Bulgarian Archaeologist Finds Skull of Human Sacrifice Victim, Roman Military Diploma at Ancient Thracian Sites
The skull of what is most probably a human sacrifice victim, and a Roman military diploma are some of the most interesting finds discovered at Ancient Thracians sites in the towns of Batin and Bretovitsa by Varbin Varbanov, an archaeologist from the Regional Museum of History in Bulgaria’s Danube city of Ruse.
Varbanov has presented from the finds from his excavations at Batin and Brestovitsa, both of which are located in Bulgaria’s Borovo Municipaltiy, Ruse District, at a public presentation in the Ruse Regional Museum of Archaeology.
Near the town of Batin, his team excavated three pits in the Scaidava Fortress which throughout the ages was an Ancient Thracian settlement, a Late Antiquity Roman fortress, and a medieval fortress from the period of the Second Bulgarian Empire (1185-1396 AD).
In one of the pits at Scaidava, Varbanov’s team has found a skull of a 20-year-old man. The archaeologist belives that this must have been a case of a human sacrifice, as cited by Top Novini.
The other pits have revealed ceramic vessels which have already been restored and exhibited at the Ruse Museum of History.
These ancient finds from Scaidava have been dated back to the 1st century BC – 1st century AD, with the exception of a part of a Roman military veteran’s diploma dated back to the 2nd century. Those diplomas were handed to Roman legionaries after their dismissal from the armed forces. (There has recently been another discovery of a Roman military veteran’s diploma in Bulgaria.)
“[The excavations] were [conducted] with little funding, it was mostly just drilling. However, at Scaidava we have achieved significant results. We have established its chronology in Thracian times, Roman times, and during the Second Bulgarian State thanks to the nice finds some of which are exhibited,” Varbanov says, as cited by RuseInfo.
Near the town of Brestovitsa, his team excavated a burial mound (tumulus) dated back to the 1st century BC which contains the remains of at least five people – an old man, a woman aged 35-40, other young men and children.
The artifacts discovered in it include a Thracian knife, a handle for it, parts from a chain-armor, decorations, and ceramic vessels. These finds are dated back to the 1st century BC.
In the collections of the Ruse Museum, they have been added to other items such as weapons, a fibula, and ear tabs, discovered in another burial mound near Brestovitsa back in 2013.

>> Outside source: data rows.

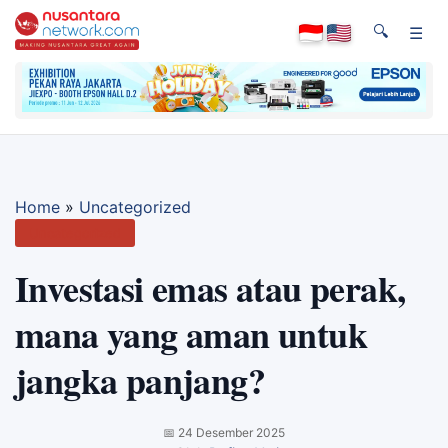
🔍
☰
Home
»
Uncategorized
Uncategorized
Investasi emas atau perak,
mana yang aman untuk
jangka panjang?
📅
24 Desember 2025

“The interesting thing about [this burial mound] was that few of its kind have been excavated, and every single new one provides additional information. Even though the bodies were buried after they had been burned, there still are some interesting finds which are worth seeing, and can be exhibited after some restoration work,” Varbanov elaborates.
His excavations near Brestovitsa have been completed and are to be described in academic publications, while his explorations of the Scaidava Fortress near Batin will continue in the summer of 2015 if funding is provided.
The Scaidava Fortress is located on a hill overlooking the southern bank of the Danube near the town of Batin, Borovo Municipality, Ruse District, Northern Bulgaria. Throughout the ages Scaidava was an Ancient Thracian settlement, a Late Antiquity Roman fortress, and a medieval fortress from the period of the Second Bulgarian Empire (1185-1396 AD). It has a territory of 25 decares (app. 6 acres), with a fortress wall going along the edge of the cliff. The eastern wall of the Scaidava Fortress is best preserved. 19th-century Czech-Bulgarian archaeologist Karel Skorpil believed that the fortress near Batin is identical with the castle of Sakidava/Scaidava mentioned in the so called Antonine Itinerary (Itinerarium Antonini Augusti, “The Itinerary of Emperor Antoninus”), an Ancient Roman register of road stations, between the town of Novae and the road station of Trimammium.